Now that Staro Rus had two icons of the Staro Rus Icon of the Mother of God, the copy and the original, two feast days were established for them - May 4th and September 17th. But the inhabitants of Staro Rus noticed a major difference between the copy and the original - the face of Jesus was turned differently; on the copy Jesus is turned away from the Mother of God as if trying to get away from her, while on the original his right cheek is tenderly against her left cheek. One legend says that the Tikhvin people casually kept the shrine. From time and soot, the icon of the Mother of God darkened, and it was impossible to distinguish the features of the holy faces. With great difficulty, the painters hired by Krasilnikov painted a copy from it. And after some time, the Tikhvin people updated the icon on the model of the Tikhvin icon. Another source reports that the face of Christ turned away to the side at the sight of the barbaric life of the Staro Rus citizens.

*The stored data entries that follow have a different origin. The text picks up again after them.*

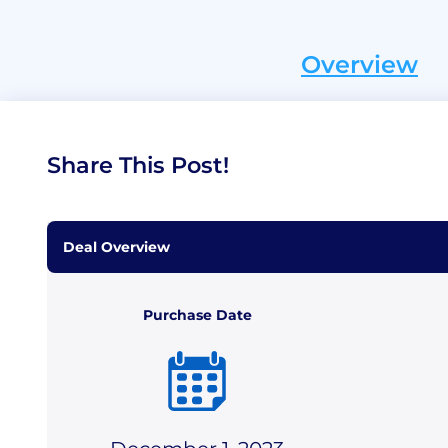
Overview
Share This Post!
Deal Overview
Purchase Date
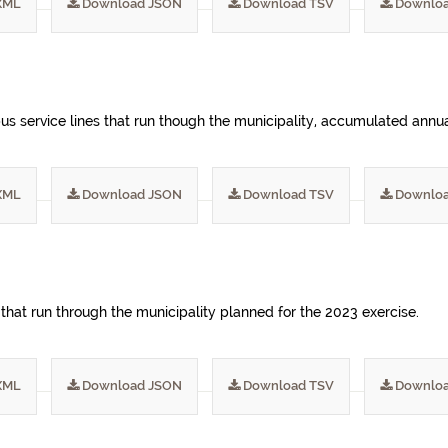
XML
Download JSON
Download TSV
Downloa
s service lines that run though the municipality, accumulated annua
XML
Download JSON
Download TSV
Downloa
 that run through the municipality planned for the 2023 exercise.
XML
Download JSON
Download TSV
Downloa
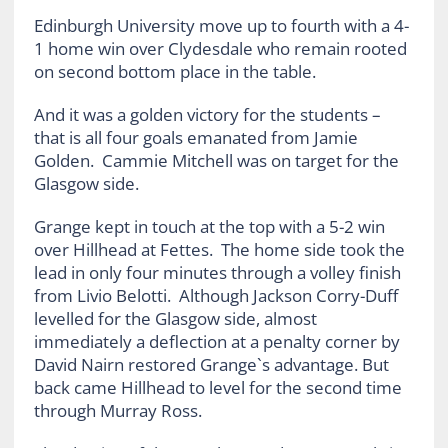
Edinburgh University move up to fourth with a 4-
1 home win over Clydesdale who remain rooted
on second bottom place in the table.
And it was a golden victory for the students –
that is all four goals emanated from Jamie
Golden. Cammie Mitchell was on target for the
Glasgow side.
Grange kept in touch at the top with a 5-2 win
over Hillhead at Fettes. The home side took the
lead in only four minutes through a volley finish
from Livio Belotti. Although Jackson Corry-Duff
levelled for the Glasgow side, almost
immediately a deflection at a penalty corner by
David Nairn restored Grange`s advantage. But
back came Hillhead to level for the second time
through Murray Ross.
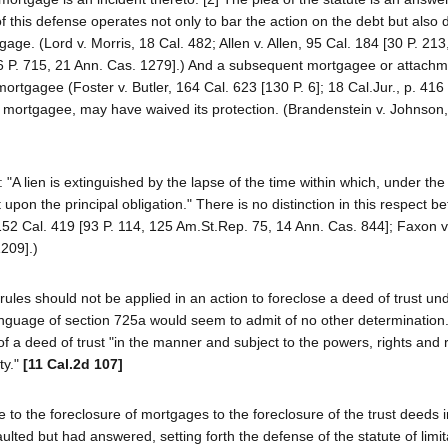
this defense operates not only to bar the action on the debt but also 
gage. (Lord v. Morris, 18 Cal. 482; Allen v. Allen, 95 Cal. 184 [30 P. 213
06 P. 715, 21 Ann. Cas. 1279].) And a subsequent mortgagee or attach
ortgagee (Foster v. Butler, 164 Cal. 623 [130 P. 6]; 18 Cal.Jur., p. 416 
mortgagee, may have waived its protection. (Brandenstein v. Johnson,
 "A lien is extinguished by the lapse of the time within which, under the
upon the principal obligation." There is no distinction in this respect b
52 Cal. 419 [93 P. 114, 125 Am.St.Rep. 75, 14 Ann. Cas. 844]; Faxon v.
209].)
les should not be applied in an action to foreclose a deed of trust un
anguage of section 725a would seem to admit of no other determination.
f a deed of trust "in the manner and subject to the powers, rights and
ty."
[11 Cal.2d 107]
e to the foreclosure of mortgages to the foreclosure of the trust deeds 
ulted but had answered, setting forth the defense of the statute of limit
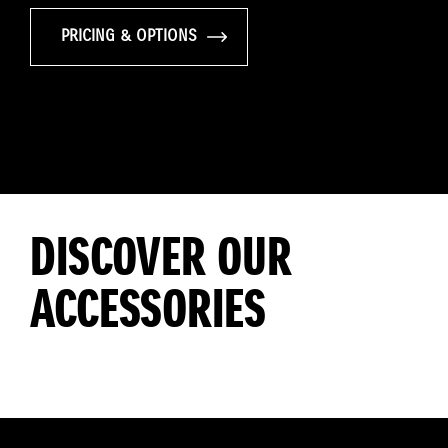
PRICING & OPTIONS
DISCOVER OUR
ACCESSORIES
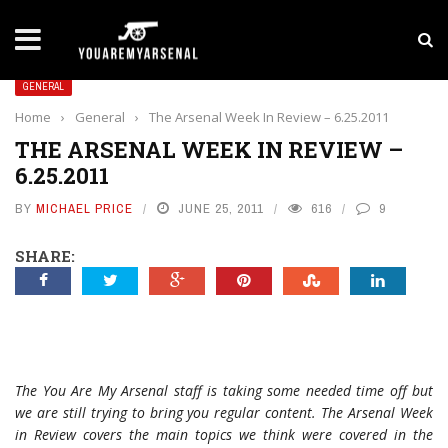
LATEST NEWS
Yan Diomande to Arsenal: RB Leipzig Winger Fits
GENERAL
Home
›
General
›
The Arsenal Week In Review – 6.25.2011
THE ARSENAL WEEK IN REVIEW –
6.25.2011
BY
MICHAEL PRICE
JUNE 25, 2011
616
9
SHARE:
The You Are My Arsenal staff is taking some needed time off but
we are still trying to bring you regular content. The Arsenal Week
in Review covers the main topics we think were covered in the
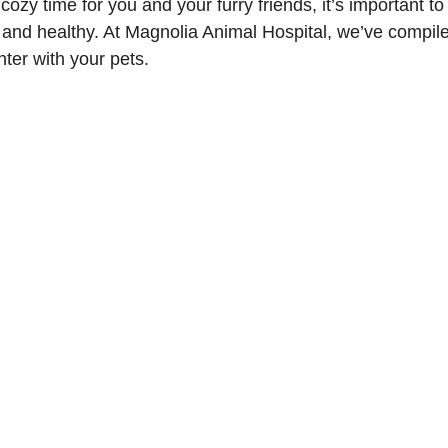
ozy time for you and your furry friends, it’s important to
 and healthy. At Magnolia Animal Hospital, we’ve compiled
ter with your pets.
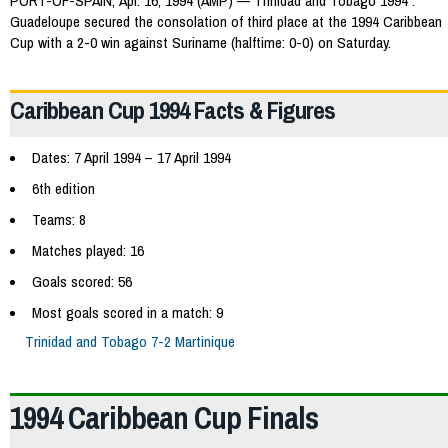
PORT-OF-SPAIN, Apr. 16, 1994 (AMP) — Trinidad and Tobago 1994 :
Guadeloupe secured the consolation of third place at the 1994 Caribbean
Cup with a 2-0 win against Suriname (halftime: 0-0) on Saturday.
Caribbean Cup 1994 Facts & Figures
Dates: 7 April 1994 – 17 April 1994
6th edition
Teams: 8
Matches played: 16
Goals scored: 56
Most goals scored in a match: 9
Trinidad and Tobago 7-2 Martinique
1994 Caribbean Cup Finals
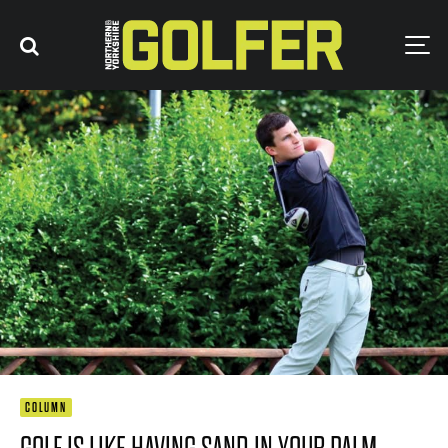
COLUMN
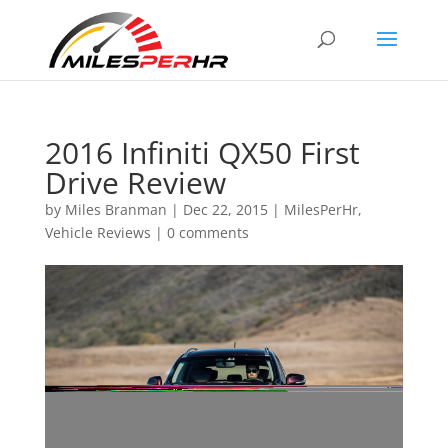
2016 Infiniti QX50 First
Drive Review
by
Miles Branman
|
Dec 22, 2015
|
MilesPerHr
,
Vehicle Reviews
|
0 comments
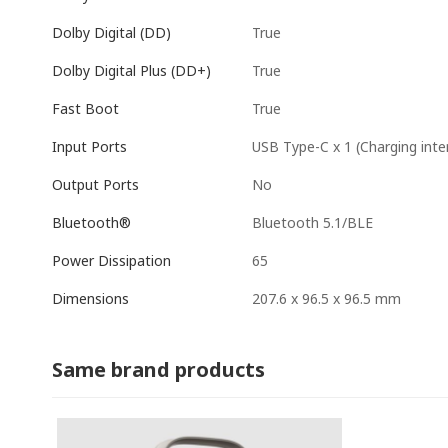
True
Dolby Digital (DD)
True
Dolby Digital Plus (DD+)
True
Fast Boot
USB Type-C x 1 (Charging inte
Input Ports
No
Output Ports
Bluetooth 5.1/BLE
Bluetooth®
65
Power Dissipation
207.6 x 96.5 x 96.5 mm
Dimensions
Same brand products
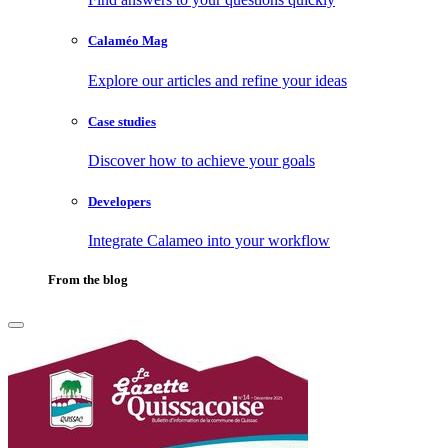
Calaméo Mag
Explore our articles and refine your ideas
Case studies
Discover how to achieve your goals
Developers
Integrate Calameo into your workflow
From the blog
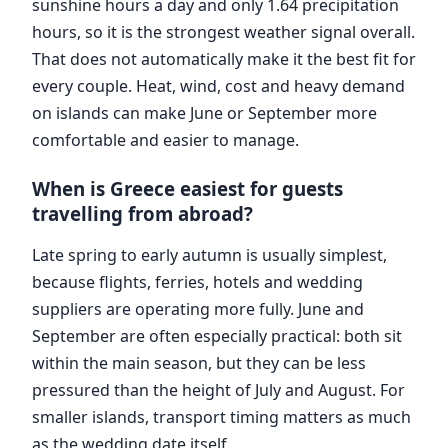
sunshine hours a day and only 1.64 precipitation
hours, so it is the strongest weather signal overall.
That does not automatically make it the best fit for
every couple. Heat, wind, cost and heavy demand
on islands can make June or September more
comfortable and easier to manage.
When is Greece easiest for guests
travelling from abroad?
Late spring to early autumn is usually simplest,
because flights, ferries, hotels and wedding
suppliers are operating more fully. June and
September are often especially practical: both sit
within the main season, but they can be less
pressured than the height of July and August. For
smaller islands, transport timing matters as much
as the wedding date itself.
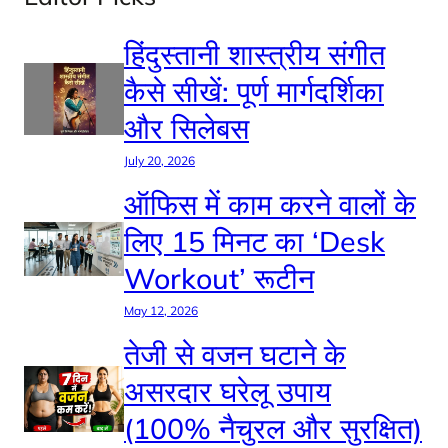
हिंदुस्तानी शास्त्रीय संगीत
कैसे सीखें: पूर्ण मार्गदर्शिका
और सिलेबस
July 20, 2026
ऑफिस में काम करने वालों के
लिए 15 मिनट का ‘Desk
Workout’ रूटीन
May 12, 2026
तेजी से वजन घटाने के
असरदार घरेलू उपाय
(100% नैचुरल और सुरक्षित)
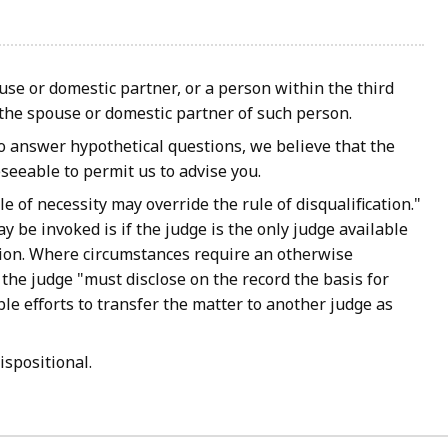
ouse or domestic partner, or a person within the third
r the spouse or domestic partner of such person.
o answer hypothetical questions, we believe that the
seeable to permit us to advise you.
e of necessity may override the rule of disqualification."
 be invoked is if the judge is the only judge available
ction. Where circumstances require an otherwise
 the judge "must disclose on the record the basis for
le efforts to transfer the matter to another judge as
ispositional.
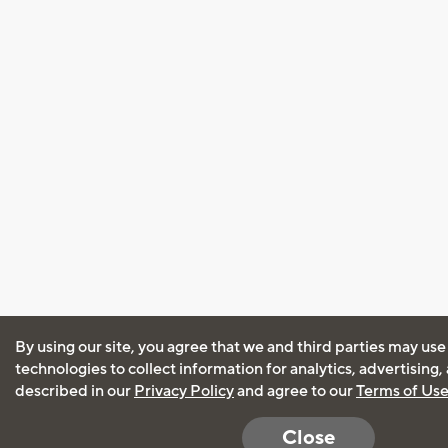
By using our site, you agree that we and third parties may use
technologies to collect information for analytics, advertising
described in our
Privacy Policy
and agree to our
Terms of Us
Close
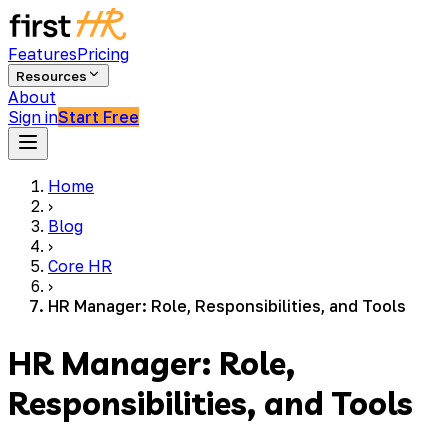
Features
Pricing
Resources
About
Sign in
Start Free
Home
›
Blog
›
Core HR
›
HR Manager: Role, Responsibilities, and Tools
HR Manager: Role,
Responsibilities, and Tools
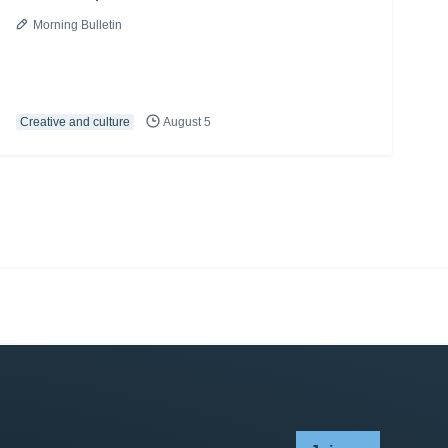
Morning Bulletin
Creative and culture
August 5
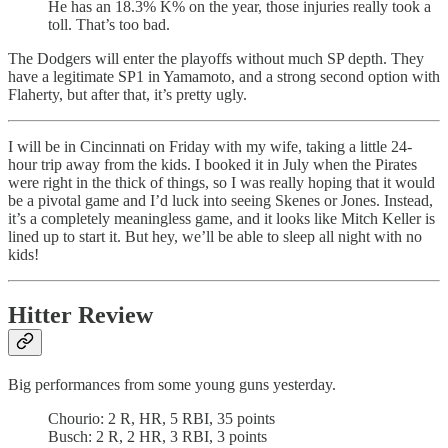
He has an 18.3% K% on the year, those injuries really took a
toll. That’s too bad.
The Dodgers will enter the playoffs without much SP depth. They
have a legitimate SP1 in Yamamoto, and a strong second option with
Flaherty, but after that, it’s pretty ugly.
I will be in Cincinnati on Friday with my wife, taking a little 24-
hour trip away from the kids. I booked it in July when the Pirates
were right in the thick of things, so I was really hoping that it would
be a pivotal game and I’d luck into seeing Skenes or Jones. Instead,
it’s a completely meaningless game, and it looks like Mitch Keller is
lined up to start it. But hey, we’ll be able to sleep all night with no
kids!
Hitter Review
Big performances from some young guns yesterday.
Chourio: 2 R, HR, 5 RBI, 35 points
Busch: 2 R, 2 HR, 3 RBI, 3 points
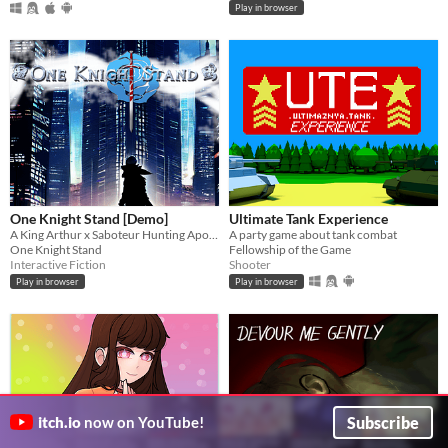
Play in browser
One Knight Stand [Demo]
Ultimate Tank Experience
A King Arthur x Saboteur Hunting Apocalyptic Road Trip (Interactive Fiction)
A party game about tank combat
One Knight Stand
Fellowship of the Game
Interactive Fiction
Shooter
Play in browser
Play in browser
Subscribe
itch.io
now on YouTube!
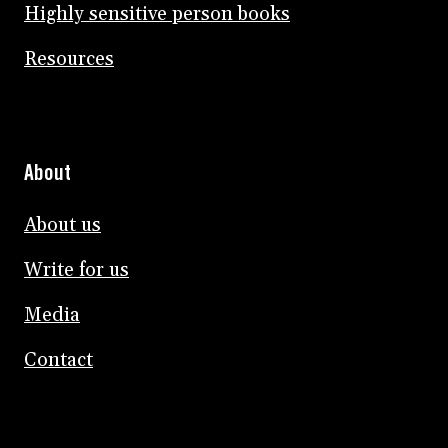
Highly sensitive person books
Resources
About
About us
Write for us
Media
Contact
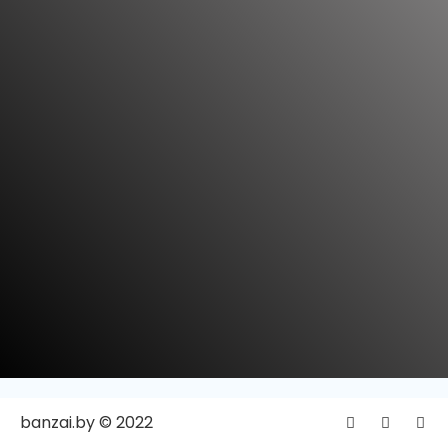
banzai.by © 2022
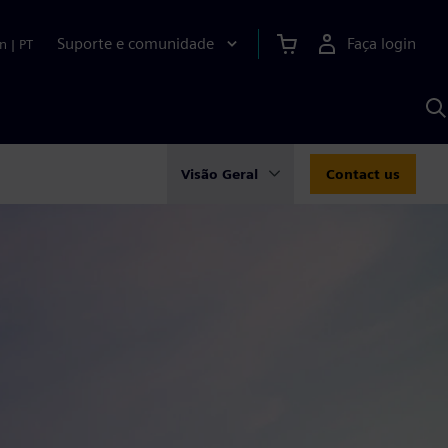
Suporte e comunidade
Faça login
n
|
PT
P
c
S
A
Visão Geral
Contact us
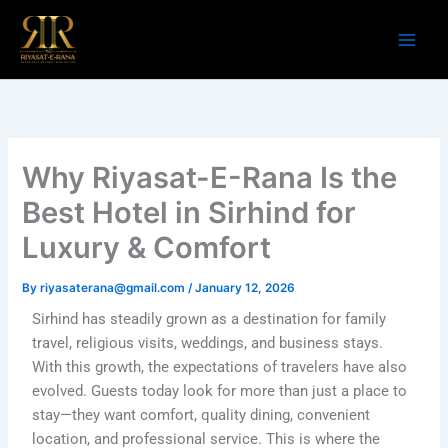
Skip
to
content
Why Riyasat-E-Rana Is the
Best Hotel in Sirhind for
Luxury & Comfort
By
riyasaterana@gmail.com
/
January 12, 2026
Sirhind has steadily grown as a destination for family
travel, religious visits, weddings, and business stays.
With this growth, the expectations of travelers have also
evolved. Guests today look for more than just a place to
stay—they want comfort, quality dining, convenient
location, and professional service. This is where the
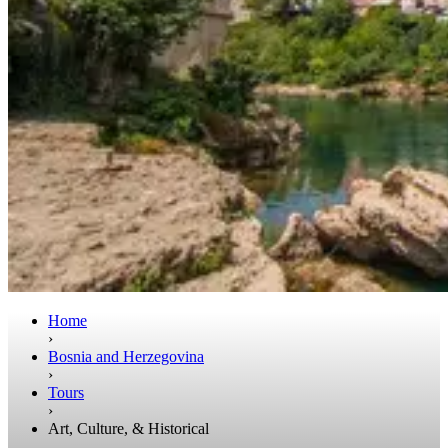
Home
›
Bosnia and Herzegovina
›
Tours
›
Art, Culture, & Historical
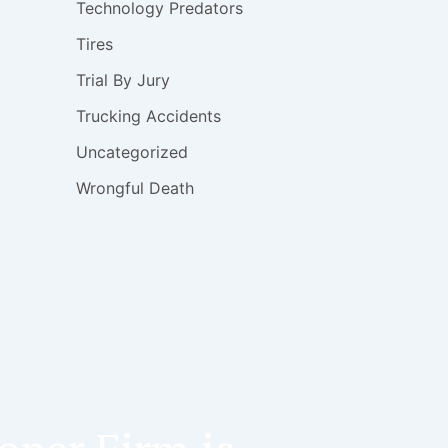
Technology Predators
Tires
Trial By Jury
Trucking Accidents
Uncategorized
Wrongful Death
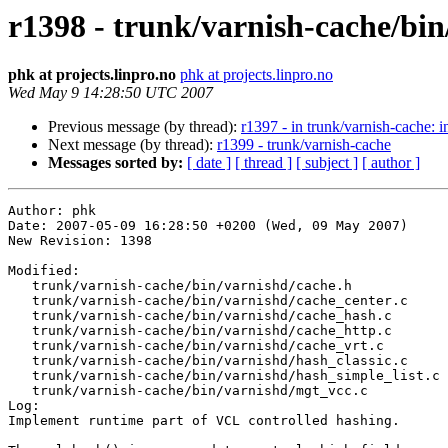
r1398 - trunk/varnish-cache/bin
phk at projects.linpro.no
phk at projects.linpro.no
Wed May 9 14:28:50 UTC 2007
Previous message (by thread):
r1397 - in trunk/varnish-cache: in
Next message (by thread):
r1399 - trunk/varnish-cache
Messages sorted by:
[ date ]
[ thread ]
[ subject ]
[ author ]
Author: phk

Date: 2007-05-09 16:28:50 +0200 (Wed, 09 May 2007)

New Revision: 1398

Modified:

   trunk/varnish-cache/bin/varnishd/cache.h

   trunk/varnish-cache/bin/varnishd/cache_center.c

   trunk/varnish-cache/bin/varnishd/cache_hash.c

   trunk/varnish-cache/bin/varnishd/cache_http.c

   trunk/varnish-cache/bin/varnishd/cache_vrt.c

   trunk/varnish-cache/bin/varnishd/hash_classic.c

   trunk/varnish-cache/bin/varnishd/hash_simple_list.c

   trunk/varnish-cache/bin/varnishd/mgt_vcc.c

Log:

Implement runtime part of VCL controlled hashing.
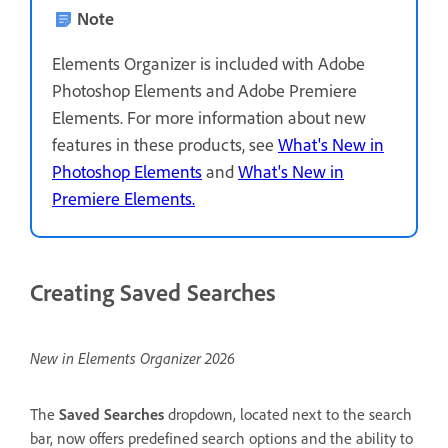
Note
Elements Organizer is included with Adobe
Photoshop Elements and Adobe Premiere
Elements. For more information about new
features in these products, see
What's New in
Photoshop Elements
and
What's New in
Premiere Elements.
Creating Saved Searches
New in Elements Organizer 2026
The
Saved Searches
dropdown, located next to the search
bar, now offers predefined search options and the ability to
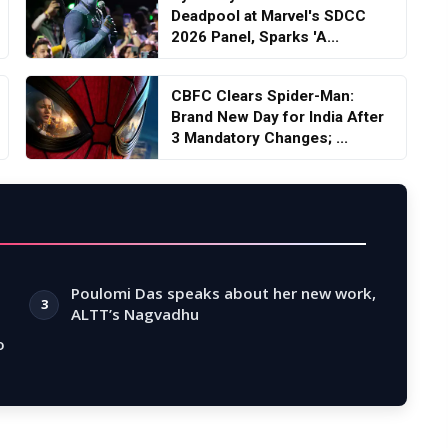
Deadpool at Marvel's SDCC
2026 Panel, Sparks 'A...
CBFC Clears Spider-Man:
Brand New Day for India After
3 Mandatory Changes; ...
Poulomi Das speaks about her new work,
3
ALTT’s Nagvadhu
o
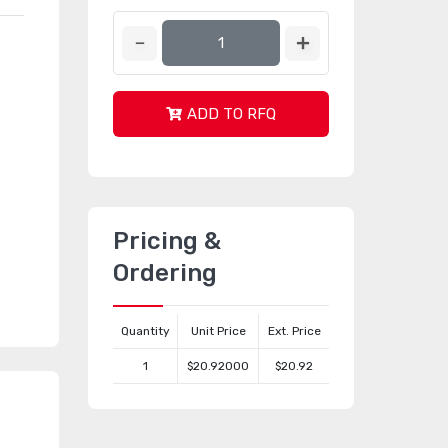
ADD TO RFQ
Pricing &
Ordering
Quantity
Unit Price
Ext. Price
1
$20.92000
$20.92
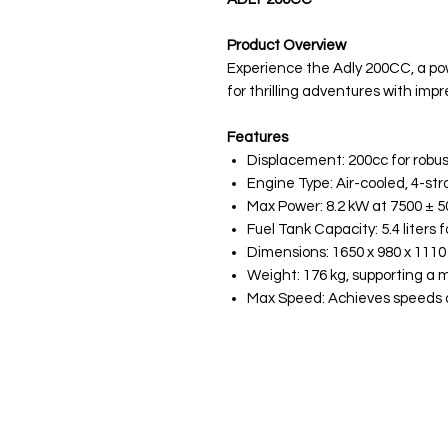
Product Overview
Experience the Adly 200CC, a po
for thrilling adventures with imp
Features
Displacement: 200cc for robu
Engine Type: Air-cooled, 4-strok
Max Power: 8.2 kW at 7500 ± 5
Fuel Tank Capacity: 5.4 liters 
Dimensions: 1650 x 980 x 111
Weight: 176 kg, supporting a 
Max Speed: Achieves speeds o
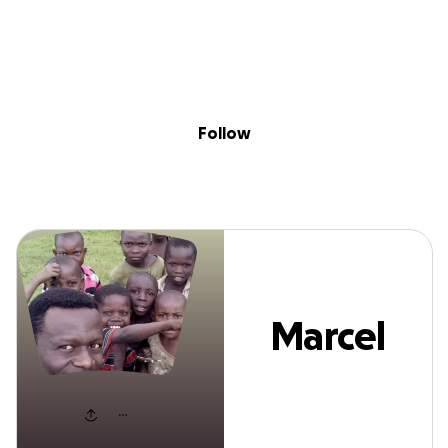
Sig
Skip to content
Donate
Fundraise
About
in
Marcel Shabani
Follow
Marcel
Shabani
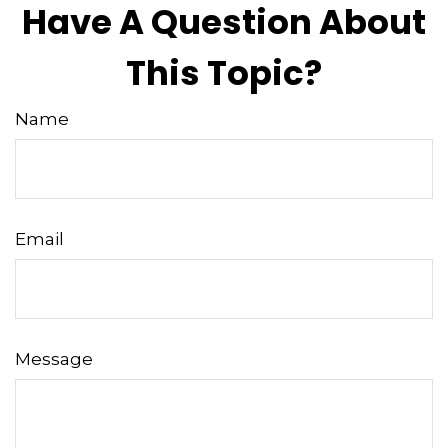
Have A Question About
This Topic?
Name
Email
Message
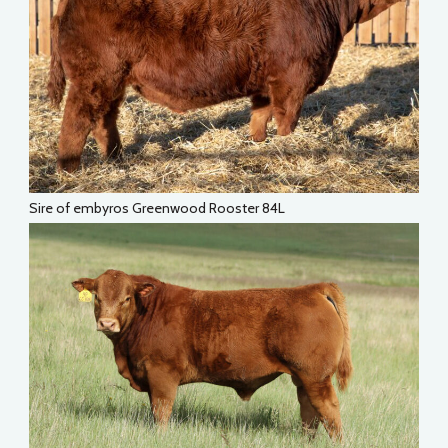
Sire of embyros Greenwood Rooster 84L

During the years of Soviet rule, the icons were ravaged, the silver was removed from them, and the images themselves were transferred to the Old Russian Museum of Local Lore. The fate of the original icon is unknown, it disappeared during the war years. The second icon during the occupation of Staro Rus by German troops was transferred to the temple that opened in the city. In 1943, when the civilian population was evacuated from the city, it was taken to the city of Dno and placed in the Mikhailovsky Church, also opened under occupation. After liberation, in 1946, the icon was returned to Staro Rus and is in the Church of the Holy Great Martyr George in the icon case in the left nave. It is this icon that is now revered by believers as miraculous.